I wish I had more understanding of how the unnamed narrator's status as a British-educated scholar, returned to his home village, leads to his acquaintance with the mysterious Mustafa Sa'eed, likewise a British-educated Arab who leverages his Western education and his Occidental looks and ways into a serious of sexual conquests, always ending in disaster for the British women in question.
I wish I had engaged with the characters more.
I wish I had cared enough to follow the twists and turns of this novel, as its plot points wind through and arranged marriage, female circumcision, sexual adventurism, and culture wars.
I wish I had read this in school, so a professor and my classmates could lead me through the maze and light up the dark corners.
"Did you love Mustafa Sa'eed?" I suddenly asked her.

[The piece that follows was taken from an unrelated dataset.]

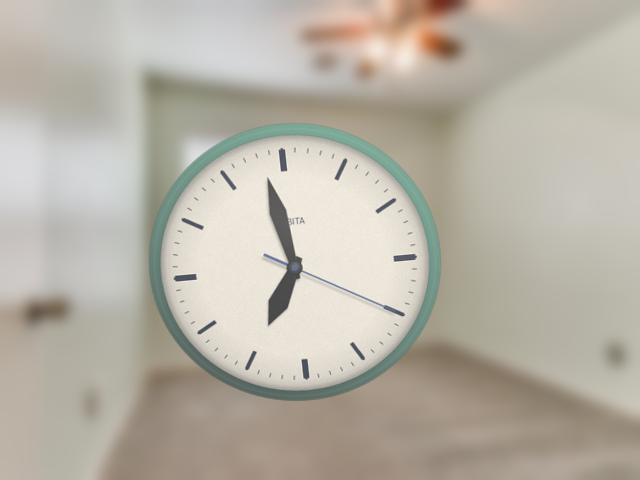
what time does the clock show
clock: 6:58:20
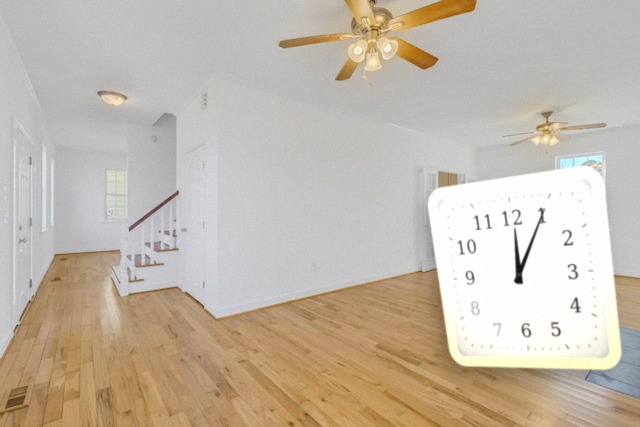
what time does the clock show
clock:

She did not answer. Though I waited a while she still did not answer. Then I realized that the darkness and the perfume were all but causing me to lose control and that mine was not a question to be asked at such a time and place.

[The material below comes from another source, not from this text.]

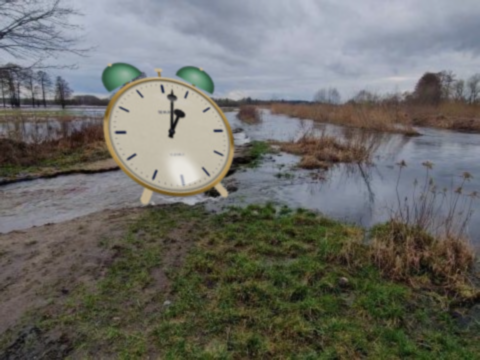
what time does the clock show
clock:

However, it was not long before her voice breached a gap in the darkness and broke through to my ear. "He was the father of my children." If I am right in my belief, the voice was not sad, in fact it contained a caressing tenderness. I let the silence whisper to her, hoping she would say something further. Yes, here it was: "He was a generous husband and a generous father. He never let us want for anything in his whole life."
. . . Suddenly a large opening occurred in the darkness through which penetrated a voice, this time a sad one with a sadness deeper than the bottom of the river. "I think he was hiding something," she said.
I read this book for the Mount TBR Reading Challenge.